Former White House Press Secretary Jay Carney spoke Monday evening in Gaston Hall about his experiences as the nation’s 29th press secretary and recounted parts of his nearly three-decade career as a journalist for TIME Magazine.
The event, organized by the Georgetown University Lecture Fund, consisted mostly of a student question-and-answer session during which over a dozen students asked Carney questions on topics ranging from the state of the American media to which television show most accurately captured life in the White House.
Carney began the session by speaking about his background as a press secretary. Jerald terHorst, the only other journalist to hold the office of press secretary retired about a month into his job for moral reasons after Gerald Ford pardoned Richard Nixon.
“I wasn’t a typical press secretary,” Carney, who succeeded Robert Gibbs as press secretary in 2011, said. “I hadn’t been a party operative working on campaigns. I hadn’t come from the president’s inner circle of friends or aides. And even though I spent two years working in the White House for the vice president, I was still very much an outsider.”
Carney also spoke about his background as a journalist and how it played into his decisions as press secretary. According to Carney, the way the White House is viewed from the outside does not align with how things actually are on the inside.
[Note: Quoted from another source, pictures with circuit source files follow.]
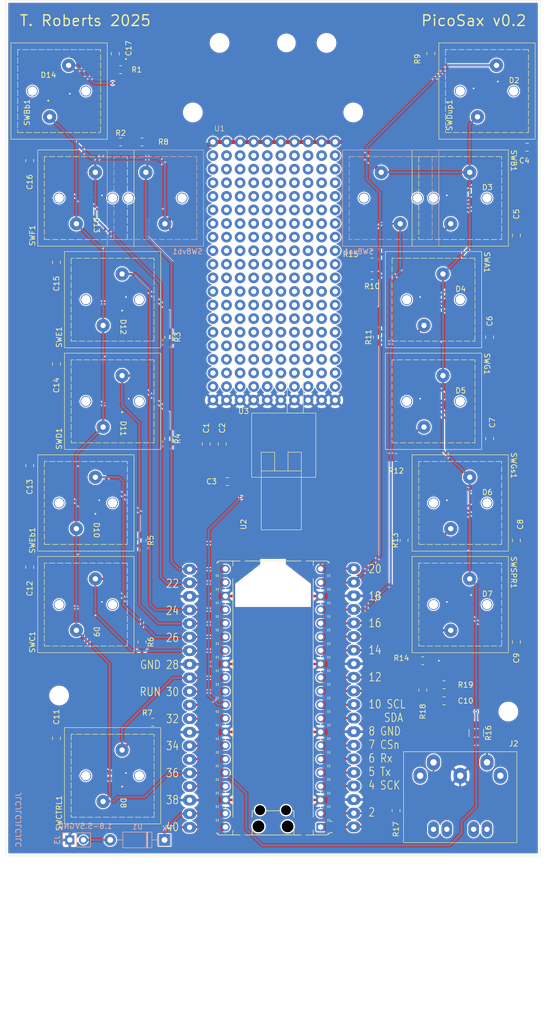
<source format=kicad_pcb>
(kicad_pcb
	(version 20241229)
	(generator "pcbnew")
	(generator_version "9.0")
	(general
		(thickness 1.6)
		(legacy_teardrops no)
	)
	(paper "A4" portrait)
	(layers
		(0 "F.Cu" signal)
		(2 "B.Cu" signal)
		(9 "F.Adhes" user "F.Adhesive")
		(11 "B.Adhes" user "B.Adhesive")
		(13 "F.Paste" user)
		(15 "B.Paste" user)
		(5 "F.SilkS" user "F.Silkscreen")
		(7 "B.SilkS" user "B.Silkscreen")
		(1 "F.Mask" user)
		(3 "B.Mask" user)
		(17 "Dwgs.User" user "User.Drawings")
		(19 "Cmts.User" user "User.Comments")
		(21 "Eco1.User" user "User.Eco1")
		(23 "Eco2.User" user "User.Eco2")
		(25 "Edge.Cuts" user)
		(27 "Margin" user)
		(31 "F.CrtYd" user "F.Courtyard")
		(29 "B.CrtYd" user "B.Courtyard")
		(35 "F.Fab" user)
		(33 "B.Fab" user)
		(39 "User.1" user)
		(41 "User.2" user)
		(43 "User.3" user)
		(45 "User.4" user)
	)
	(setup
		(stackup
			(layer "F.SilkS"
				(type "Top Silk Screen")
			)
			(layer "F.Paste"
				(type "Top Solder Paste")
			)
			(layer "F.Mask"
				(type "Top Solder Mask")
				(thickness 0.01)
			)
			(layer "F.Cu"
				(type "copper")
				(thickness 0.035)
			)
			(layer "dielectric 1"
				(type "core")
				(thickness 1.51)
				(material "FR4")
				(epsilon_r 4.5)
				(loss_tangent 0.02)
			)
			(layer "B.Cu"
				(type "copper")
				(thickness 0.035)
			)
			(layer "B.Mask"
				(type "Bottom Solder Mask")
				(thickness 0.01)
			)
			(layer "B.Paste"
				(type "Bottom Solder Paste")
			)
			(layer "B.SilkS"
				(type "Bottom Silk Screen")
			)
			(copper_finish "None")
			(dielectric_constraints no)
		)
		(pad_to_mask_clearance 0)
		(allow_soldermask_bridges_in_footprints no)
		(tenting front back)
		(grid_origin 50 210)
		(pcbplotparams
			(layerselection 0x00000000_00000000_55555555_5755f5ff)
			(plot_on_all_layers_selection 0x00000000_00000000_00000000_00000000)
			(disableapertmacros no)
			(usegerberextensions yes)
			(usegerberattributes yes)
			(usegerberadvancedattributes yes)
			(creategerberjobfile yes)
			(dashed_line_dash_ratio 12.000000)
			(dashed_line_gap_ratio 3.000000)
			(svgprecision 4)
			(plotframeref no)
			(mode 1)
			(useauxorigin no)
			(hpglpennumber 1)
			(hpglpenspeed 20)
			(hpglpendiameter 15.000000)
			(pdf_front_fp_property_popups yes)
			(pdf_back_fp_property_popups yes)
			(pdf_metadata yes)
			(pdf_single_document no)
			(dxfpolygonmode yes)
			(dxfimperialunits yes)
			(dxfusepcbnewfont yes)
			(psnegative no)
			(psa4output no)
			(plot_black_and_white yes)
			(plotinvisibletext no)
			(sketchpadsonfab no)
			(plotpadnumbers no)
			(hidednponfab no)
			(sketchdnponfab yes)
			(crossoutdnponfab yes)
			(subtractmaskfromsilk yes)
			(outputformat 1)
			(mirror no)
			(drillshape 0)
			(scaleselection 1)
			(outputdirectory "gbr/")
		)
	)
	(net 0 "")
	(net 1 "Net-(A1-GPIO28_ADC2)")
	(net 2 "/E")
	(net 3 "/B")
	(net 4 "GND")
	(net 5 "Net-(A1-GPIO2)")
	(net 6 "/Gs")
	(net 7 "/8va")
	(net 8 "/Dup")
	(net 9 "Net-(A1-ADC_VREF)")
	(net 10 "/Ctrl")
	(net 11 "Net-(A1-GPIO3)")
	(net 12 "Net-(A1-RUN)")
	(net 13 "Net-(A1-GPIO6)")
	(net 14 "Net-(A1-GPIO7)")
	(net 15 "Net-(A1-GPIO27_ADC1)")
	(net 16 "/Bb")
	(net 17 "Net-(A1-GPIO4)")
	(net 18 "Net-(A1-VSYS)")
	(net 19 "Net-(A1-3V3_EN)")
	(net 20 "/A")
	(net 21 "Net-(A1-GPIO0)")
	(net 22 "Net-(A1-GPIO26_ADC0)")
	(net 23 "/D")
	(net 24 "/Spr")
	(net 25 "/Eb")
	(net 26 "+5V")
	(net 27 "/F")
	(net 28 "Net-(A1-GPIO5)")
	(net 29 "/8vb")
	(net 30 "/G")
	(net 31 "+3V3")
	(net 32 "/C")
	(net 33 "Net-(J2-Vref)")
	(net 34 "Net-(J2-Data)")
	(net 35 "unconnected-(J2-NC1-Pad1)")
	(net 36 "unconnected-(J2-NC2-Pad3)")
	(net 37 "/LEDS")
	(net 38 "Net-(D14-DIn)")
	(net 39 "Net-(D2-DIn)")
	(net 40 "Net-(D3-DIn)")
	(net 41 "Net-(D4-DIn)")
	(net 42 "Net-(D1-A)")
	(net 43 "Net-(D5-DIn)")
	(net 44 "Net-(D6-DIn)")
	(net 45 "Net-(D7-DIn)")
	(net 46 "Net-(D8-DIn)")
	(net 47 "unconnected-(D8-DOut-Pad1)")
	(net 48 "Net-(D10-DOut)")
	(net 49 "Net-(D10-DIn)")
	(net 50 "Net-(D11-DIn)")
	(net 51 "Net-(D12-DIn)")
	(net 52 "Net-(D13-DIn)")
	(net 53 "unconnected-(U2-NC5-Pad5)")
	(net 54 "unconnected-(U2-NC3-Pad3)")
	(net 55 "unconnected-(U2-NC2-Pad2)")
	(net 56 "unconnected-(U2-NC7-Pad7)")
	(net 57 "unconnected-(U2-NC8-Pad8)")
	(net 58 "unconnected-(U3-N{slash}C-Pad5)")
	(net 59 "unconnected-(U3-N{slash}C-Pad7)")
	(net 60 "unconnected-(U3-N{slash}C-Pad6)")
	(net 61 "unconnected-(U3-N{slash}C-Pad8)")
	(net 62 "unconnected-(U3-N{slash}C-Pad1)")
	(footprint "Resistor_SMD:R_0805_2012Metric_Pad1.20x1.40mm_HandSolder" (layer "F.Cu") (at 129.5 60 90))
	(footprint "Resistor_SMD:R_0805_2012Metric_Pad1.20x1.40mm_HandSolder" (layer "F.Cu") (at 80.5 113 -90))
	(footprint "Resistor_SMD:R_0805_2012Metric_Pad1.20x1.40mm_HandSolder" (layer "F.Cu") (at 123 201.5 -90))
	(footprint "Capacitor_SMD:C_0805_2012Metric_Pad1.18x1.45mm_HandSolder" (layer "F.Cu") (at 132 181 180))
	(footprint "MyLibrary:Omron B3K L13L" (layer "F.Cu") (at 70 106 90))
	(footprint "Capacitor_SMD:C_0805_2012Metric_Pad1.18x1.45mm_HandSolder" (layer "F.Cu") (at 145.5 151 -90))
	(footprint "Capacitor_SMD:C_0805_2012Metric_Pad1.18x1.45mm_HandSolder" (layer "F.Cu") (at 140.5 113 -90))
	(footprint "Resistor_SMD:R_0805_2012Metric_Pad1.20x1.40mm_HandSolder" (layer "F.Cu") (at 75.5 170 -90))
	(footprint "PicoSax:19-C47_RSGHBHC-5V01-2T" (layer "F.Cu") (at 70 195 -90))
	(footprint "PicoSax:19-C47_RSGHBHC-5V01-2T" (layer "F.Cu") (at 65 87 -90))
	(footprint "PicoSax:19-C47_RSGHBHC-5V01-2T" (layer "F.Cu") (at 130 106))
	(footprint "Resistor_SMD:R_0805_2012Metric_Pad1.20x1.40mm_HandSolder" (layer "F.Cu") (at 71.5 76.5))
	(footprint "Capacitor_SMD:C_0805_2012Metric_Pad1.18x1.45mm_HandSolder" (layer "F.Cu") (at 54.5 137 90))
	(footprint "PicoSax:19-C47_RSGHBHC-5V01-2T" (layer "F.Cu") (at 135 163))
	(footprint "MountingHole:MountingHole_3.2mm_M3" (layer "F.Cu") (at 115 71))
	(footprint "Resistor_SMD:R_0805_2012Metric_Pad1.20x1.40mm_HandSolder" (layer "F.Cu") (at 77.5 185))
	(footprint "Capacitor_SMD:C_0805_2012Metric_Pad1.18x1.45mm_HandSolder" (layer "F.Cu") (at 140.5 132 -90))
	(footprint "Resistor_SMD:R_0805_2012Metric_Pad1.20x1.40mm_HandSolder" (layer "F.Cu") (at 75.5 151 -90))
	(footprint "PicoSax:19-C47_RSGHBHC-5V01-2T" (layer "F.Cu") (at 135 87))
	(footprint "MyLibrary:BPS110 AD0P15" (layer "F.Cu") (at 107.796895 143.012218 90))
	(footprint "Capacitor_SMD:C_0805_2012Metric_Pad1.18x1.45mm_HandSolder" (layer "F.Cu") (at 90.5 133 90))
	(footprint "Module:RaspberryPi_Pico_Common_Unspecified" (layer "F.Cu") (at 100 180.4625 180))
	(footprint "Capacitor_SMD:C_0805_2012Metric_Pad1.18x1.45mm_HandSolder" (layer "F.Cu") (at 59.5 118 90))
	(footprint "Resistor_SMD:R_0805_2012Metric_Pad1.20x1.40mm_HandSolder" (layer "F.Cu") (at 124.5 151 90))
	(footprint "Resistor_SMD:R_0805_2012Metric_Pad1.20x1.40mm_HandSolder" (layer "F.Cu") (at 123 135.5))
	(footprint "PicoSax:19-C47_RSGHBHC-5V01-2T"
		(layer "F.Cu")
		(uuid "36bb6b47-f45
... [1250762 chars truncated]
</source>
“I didn’t know how little I knew as a reporter,” Carney said. “What you find out very early on when you’re inside the White House is just the sheer volume of unbelievably pressing matters that are on the president’s desk every day.”
Before Carney turned to the audience for questions he said that the two biggest challenges during his time as press secretary was the Newtown school shooting and the faults of the Healthcare.gov website, a comment that drew a loud laugh from the crowd.
“Healthcare.gov was entirely our fault,” Carney said. “It was entirely our responsibility and the president took that seriously. There was a period there in October of 2013 when it became clear to everyone, including us, how badly this thing was functioning [and] that it may not work at all.”
Carney briefly discussed the rough relationship the Obama administration had with journalists, especially the White House Press Corps. Journalists frequently complained about access to the president, especially in regards to photography, while Carney held his position as press secretary. A New York Times op-ed by the Associated Press Photography Director in December 2013 criticized the White House for its “Orwellian image control.” During the question-and-answer session Carney said the op-ed was inaccurate.
“My belief is always that the day that the White House Press Corps stops complaining about access is the day we should worry about our democracy. If there is ever a day where they’re happy, we’re screwed,” Carney said.
Carney also emphasized the effect that social media, especially Twitter, has had on the job of the White House press secretary.
“Fires burn a lot more brightly now because of the intensity that Twitter can create, but they burn out more quickly,” Carney said.
Carney ended the discussion with a question from an audience member on how he was able to balance his commitment as a parent with his commitment as the president’s press secretary. Carney said that his decision to play a major role in his two children’s lives was one the main reason he resigned as press secretary a few months ago.
“You guys all have parents, and I know they all feel the same way I do,” Carney said. “You don’t get it back. My daughter is never going to be 9 again. She’s going to be 9 now.”
Nearly 800 students RSVPed for the event on Facebook, although the 750-seat auditorium was not at capacity during the event.
Zhuoyun Liu (MSB ’18) said that she enjoyed listening to Carney speak and thought it was one of the better lectures she has been to this semester.
“It was very interesting and educational,” Liu said. “He’s a really good and fun speaker compared to other speeches I’ve been to this semester. He had more content and there was more to digest.”